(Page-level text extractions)
************

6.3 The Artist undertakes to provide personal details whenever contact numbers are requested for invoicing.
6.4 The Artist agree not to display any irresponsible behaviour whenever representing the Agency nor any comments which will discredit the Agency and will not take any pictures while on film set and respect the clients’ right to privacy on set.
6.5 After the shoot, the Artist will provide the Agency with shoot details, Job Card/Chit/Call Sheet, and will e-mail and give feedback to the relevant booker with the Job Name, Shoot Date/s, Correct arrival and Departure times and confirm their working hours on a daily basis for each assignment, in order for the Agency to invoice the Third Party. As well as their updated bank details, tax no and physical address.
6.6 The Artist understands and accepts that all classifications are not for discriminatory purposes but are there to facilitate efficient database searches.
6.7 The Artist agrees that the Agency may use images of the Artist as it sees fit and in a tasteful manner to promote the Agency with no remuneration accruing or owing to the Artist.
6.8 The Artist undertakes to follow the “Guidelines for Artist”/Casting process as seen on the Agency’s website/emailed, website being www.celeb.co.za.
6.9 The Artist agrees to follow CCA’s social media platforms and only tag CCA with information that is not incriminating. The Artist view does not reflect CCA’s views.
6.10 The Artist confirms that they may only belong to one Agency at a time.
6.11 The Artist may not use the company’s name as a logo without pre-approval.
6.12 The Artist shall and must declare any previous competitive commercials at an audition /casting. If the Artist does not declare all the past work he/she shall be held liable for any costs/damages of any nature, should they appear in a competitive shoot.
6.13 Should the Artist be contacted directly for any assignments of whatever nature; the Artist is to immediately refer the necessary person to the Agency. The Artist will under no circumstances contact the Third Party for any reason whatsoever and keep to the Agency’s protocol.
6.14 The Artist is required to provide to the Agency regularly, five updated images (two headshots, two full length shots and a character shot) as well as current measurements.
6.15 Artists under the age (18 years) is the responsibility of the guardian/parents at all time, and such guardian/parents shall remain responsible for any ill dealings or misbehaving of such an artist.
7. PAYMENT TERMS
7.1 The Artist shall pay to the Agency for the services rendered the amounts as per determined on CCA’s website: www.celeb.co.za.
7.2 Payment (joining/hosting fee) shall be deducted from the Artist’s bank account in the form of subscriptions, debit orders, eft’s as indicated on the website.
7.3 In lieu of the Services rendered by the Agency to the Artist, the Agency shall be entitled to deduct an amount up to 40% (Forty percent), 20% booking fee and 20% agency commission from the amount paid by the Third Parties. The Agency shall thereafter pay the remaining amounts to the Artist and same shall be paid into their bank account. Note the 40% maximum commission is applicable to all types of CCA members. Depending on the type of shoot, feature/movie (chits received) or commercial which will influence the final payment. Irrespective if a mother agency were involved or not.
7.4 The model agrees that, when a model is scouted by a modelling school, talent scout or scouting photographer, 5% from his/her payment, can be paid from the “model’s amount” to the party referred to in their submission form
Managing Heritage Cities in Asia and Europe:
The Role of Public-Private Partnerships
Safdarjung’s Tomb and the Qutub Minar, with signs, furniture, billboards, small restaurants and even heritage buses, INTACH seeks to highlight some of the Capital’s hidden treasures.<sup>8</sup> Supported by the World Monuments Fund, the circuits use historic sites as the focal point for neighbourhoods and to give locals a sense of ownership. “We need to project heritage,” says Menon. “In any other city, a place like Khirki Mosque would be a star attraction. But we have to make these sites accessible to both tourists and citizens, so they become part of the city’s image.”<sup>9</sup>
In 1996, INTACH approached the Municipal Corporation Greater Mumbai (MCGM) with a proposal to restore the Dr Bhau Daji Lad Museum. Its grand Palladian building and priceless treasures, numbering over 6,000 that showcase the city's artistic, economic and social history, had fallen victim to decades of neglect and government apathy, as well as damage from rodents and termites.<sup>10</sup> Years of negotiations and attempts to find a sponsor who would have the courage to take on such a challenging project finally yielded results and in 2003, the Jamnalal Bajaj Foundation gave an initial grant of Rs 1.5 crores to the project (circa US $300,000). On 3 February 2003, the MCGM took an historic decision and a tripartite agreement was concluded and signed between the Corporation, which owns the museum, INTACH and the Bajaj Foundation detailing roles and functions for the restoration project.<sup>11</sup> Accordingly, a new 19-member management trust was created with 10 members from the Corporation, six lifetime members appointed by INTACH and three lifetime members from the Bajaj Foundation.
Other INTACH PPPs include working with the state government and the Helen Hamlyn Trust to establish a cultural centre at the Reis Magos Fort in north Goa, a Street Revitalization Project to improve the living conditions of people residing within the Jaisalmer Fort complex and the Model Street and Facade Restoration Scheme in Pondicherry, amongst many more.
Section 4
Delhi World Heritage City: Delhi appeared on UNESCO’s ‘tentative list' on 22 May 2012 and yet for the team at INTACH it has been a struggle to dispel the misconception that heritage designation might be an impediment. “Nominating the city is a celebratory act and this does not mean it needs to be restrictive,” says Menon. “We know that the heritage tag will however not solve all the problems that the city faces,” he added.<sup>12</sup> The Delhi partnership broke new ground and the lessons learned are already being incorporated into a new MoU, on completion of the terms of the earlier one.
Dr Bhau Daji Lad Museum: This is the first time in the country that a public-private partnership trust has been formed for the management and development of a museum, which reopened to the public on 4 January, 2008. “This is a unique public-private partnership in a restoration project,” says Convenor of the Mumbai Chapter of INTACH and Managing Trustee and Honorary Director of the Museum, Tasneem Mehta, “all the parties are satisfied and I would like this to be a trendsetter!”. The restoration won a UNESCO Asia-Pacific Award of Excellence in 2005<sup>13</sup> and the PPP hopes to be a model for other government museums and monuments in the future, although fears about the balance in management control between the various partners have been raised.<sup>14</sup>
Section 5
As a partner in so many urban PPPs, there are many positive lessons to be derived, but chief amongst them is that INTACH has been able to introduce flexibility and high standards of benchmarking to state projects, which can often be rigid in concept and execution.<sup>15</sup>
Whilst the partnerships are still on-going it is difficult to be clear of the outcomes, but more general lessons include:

************

> [Work task] Return word for word the lines above from the line with "6.15 Artists under" to the line with "7.2 Payment (joining/hosting", including both and leaving out all others.

> [Task result]
6.15 Artists under the age (18 years) is the responsibility of the guardian/parents at all time, and such guardian/parents shall remain responsible for any ill dealings or misbehaving of such an artist.
7. PAYMENT TERMS
7.1 The Artist shall pay to the Agency for the services rendered the amounts as per determined on CCA’s website: www.celeb.co.za.
7.2 Payment (joining/hosting fee) shall be deducted from the Artist’s bank account in the form of subscriptions, debit orders, eft’s as indicated on the website.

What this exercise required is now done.